Dennis E. Staples



Books

Passing Through a Prairie Country

A Novel

A darkly humorous thriller about the ghosts that haunt the temples of excess we call casinos, and the people caught in their high-stakes, low-odds web

For decades, a dark force has terrorized the Languille Lake reservation. Only spoken of in whispers as “the sandman,” he lurks in the Hidden Atlantis Lake Resort and Casino, the reservation’s main attraction and source of revenue, leeching its patrons’ dreams and ambitions and also preventing the ghosts that linger there from moving on. Fleeing a breakup, Marion Lafournier, a mid-twenties Ojibwe, seeks solace in the slot machine’s siren song. Here he falls afoul of the sandman, an encounter Marion barely escapes through the timely intervention of his cousins Alana and Cherie, who both work at the casino and are intimately aware of the sandman’s power.
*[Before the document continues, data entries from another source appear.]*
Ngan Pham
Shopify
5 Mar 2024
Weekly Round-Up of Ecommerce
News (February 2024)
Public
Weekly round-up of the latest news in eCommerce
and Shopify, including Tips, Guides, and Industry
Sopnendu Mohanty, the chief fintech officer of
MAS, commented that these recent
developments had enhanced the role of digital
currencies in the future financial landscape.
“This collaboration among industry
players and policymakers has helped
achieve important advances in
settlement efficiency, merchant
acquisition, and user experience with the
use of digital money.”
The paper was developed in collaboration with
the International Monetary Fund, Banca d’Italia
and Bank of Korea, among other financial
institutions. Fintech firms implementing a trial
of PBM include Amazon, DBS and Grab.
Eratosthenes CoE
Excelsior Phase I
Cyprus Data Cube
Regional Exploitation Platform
Meanwhile, Glenn Nielan, only recently out of the closet and an aspiring documentarian, hopes to capture the faces of the Ojibwe land while experiencing the casino’s thrills. But he will learn that all who choose to play the sandman’s games are in danger of falling into his grasp.

Marion and Alana are members of the Bullhead clan, a family with ties to a sacred past and a fierce determination to ensure their future. Alana, with her seven-fire sight, is the only person to fully grasp the danger the sandman poses. Aware of Marion’s occasional ability to navigate the spirit world, she enlists his aid in defeating this wraith. But the power and reach of the sandman go far beyond Alana’s worst fears. Soon she and Marion find themselves in a battle for their lives and for the souls of the reservation’s residents, both the living and the dead.

This Town Sleeps

A “tender, suspenseful, irresistible first novel” that explores Indigenous legend, queer relationship, and the power of landscape and lineage to shape our lives (Louise Erdrich, author of The Round House).
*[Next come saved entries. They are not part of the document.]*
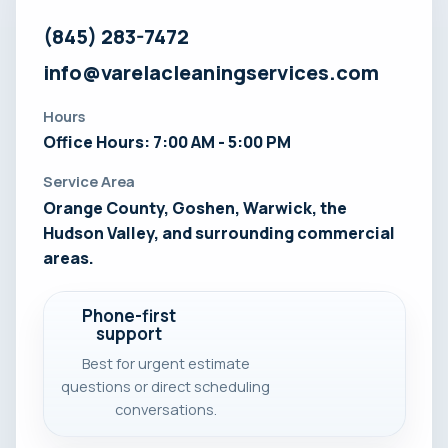
(845) 283-7472
info@varelacleaningservices.com
Hours
Office Hours: 7:00 AM - 5:00 PM
Service Area
Orange County, Goshen, Warwick, the
Hudson Valley, and surrounding commercial
areas.
Phone-first
support
Best for urgent estimate
questions or direct scheduling
conversations.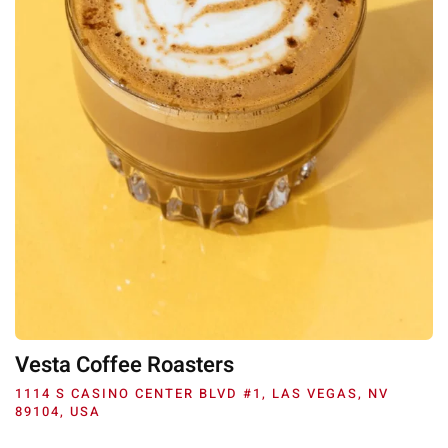
Vesta Coffee Roasters
1114 S CASINO CENTER BLVD #1, LAS VEGAS, NV
89104, USA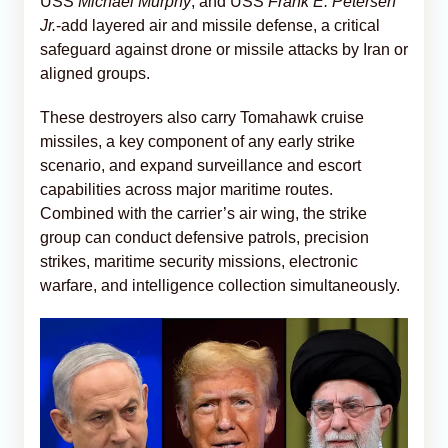
USS
Michael Murphy
, and USS
Frank E. Petersen
Jr.
-add layered air and missile defense, a critical
safeguard against drone or missile attacks by Iran or
aligned groups.
These destroyers also carry Tomahawk cruise
missiles, a key component of any early strike
scenario, and expand surveillance and escort
capabilities across major maritime routes.
Combined with the carrier’s air wing, the strike
group can conduct defensive patrols, precision
strikes, maritime security missions, electronic
warfare, and intelligence collection simultaneously.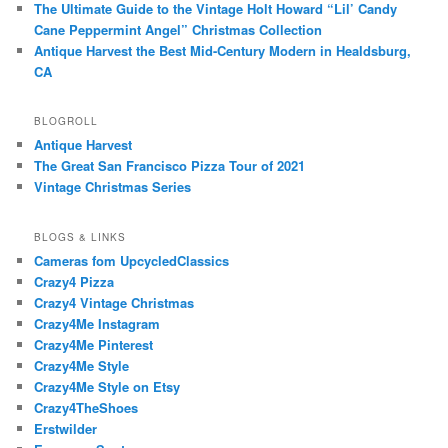
The Ultimate Guide to the Vintage Holt Howard “Lil’ Candy
Cane Peppermint Angel” Christmas Collection
Antique Harvest the Best Mid-Century Modern in Healdsburg,
CA
BLOGROLL
Antique Harvest
The Great San Francisco Pizza Tour of 2021
Vintage Christmas Series
BLOGS & LINKS
Cameras fom UpcycledClassics
Crazy4 Pizza
Crazy4 Vintage Christmas
Crazy4Me Instagram
Crazy4Me Pinterest
Crazy4Me Style
Crazy4Me Style on Etsy
Crazy4TheShoes
Erstwilder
An unsolved murder becomes the fixation of an Indigenous American man living in far northern Minnesota as he grapples with his relationship with a closeted white man.

On an Ojibwe reservation called Languille Lake, within the small town of Geshig at the hub of the rez, two men enter into a secret romance. Marion Lafournier, a midtwenties gay Ojibwe man, begins a relationship with his former classmate Shannon, a heavily closeted white man. While Marion is far more open about his sexuality, neither is immune to the realities of the lives of gay men in small towns and closed societies.
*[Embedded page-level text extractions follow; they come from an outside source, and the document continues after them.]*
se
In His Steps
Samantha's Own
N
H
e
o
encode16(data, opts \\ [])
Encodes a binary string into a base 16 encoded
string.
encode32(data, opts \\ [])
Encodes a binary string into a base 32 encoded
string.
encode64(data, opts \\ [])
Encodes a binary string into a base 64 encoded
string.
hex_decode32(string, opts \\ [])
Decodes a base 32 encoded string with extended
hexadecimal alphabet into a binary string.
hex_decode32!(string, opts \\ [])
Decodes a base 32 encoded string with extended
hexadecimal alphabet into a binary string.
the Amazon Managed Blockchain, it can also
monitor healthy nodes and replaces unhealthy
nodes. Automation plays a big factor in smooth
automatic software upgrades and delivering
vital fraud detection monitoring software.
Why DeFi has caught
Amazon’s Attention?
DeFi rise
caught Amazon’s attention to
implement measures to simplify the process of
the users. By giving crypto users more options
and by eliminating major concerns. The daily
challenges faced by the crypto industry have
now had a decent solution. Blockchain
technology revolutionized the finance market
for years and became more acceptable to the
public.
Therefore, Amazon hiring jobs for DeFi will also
Then one night, while roaming the dark streets of Geshig, Marion unknowingly brings to life the spirit of a dog from beneath the elementary school playground. The mysterious revenant leads him to the grave of Kayden Kelliher, an Ojibwe basketball star who was murdered at the age of seventeen and whose presence still lingers in the memories of the townsfolk. While investigating the fallen hero’s death, Marion discovers family connections and an old Ojibwe legend that may be the secret to unraveling the mystery he has found himself in.

“Elegant and gritty, angry and funny . . . emotional without being sentimental.”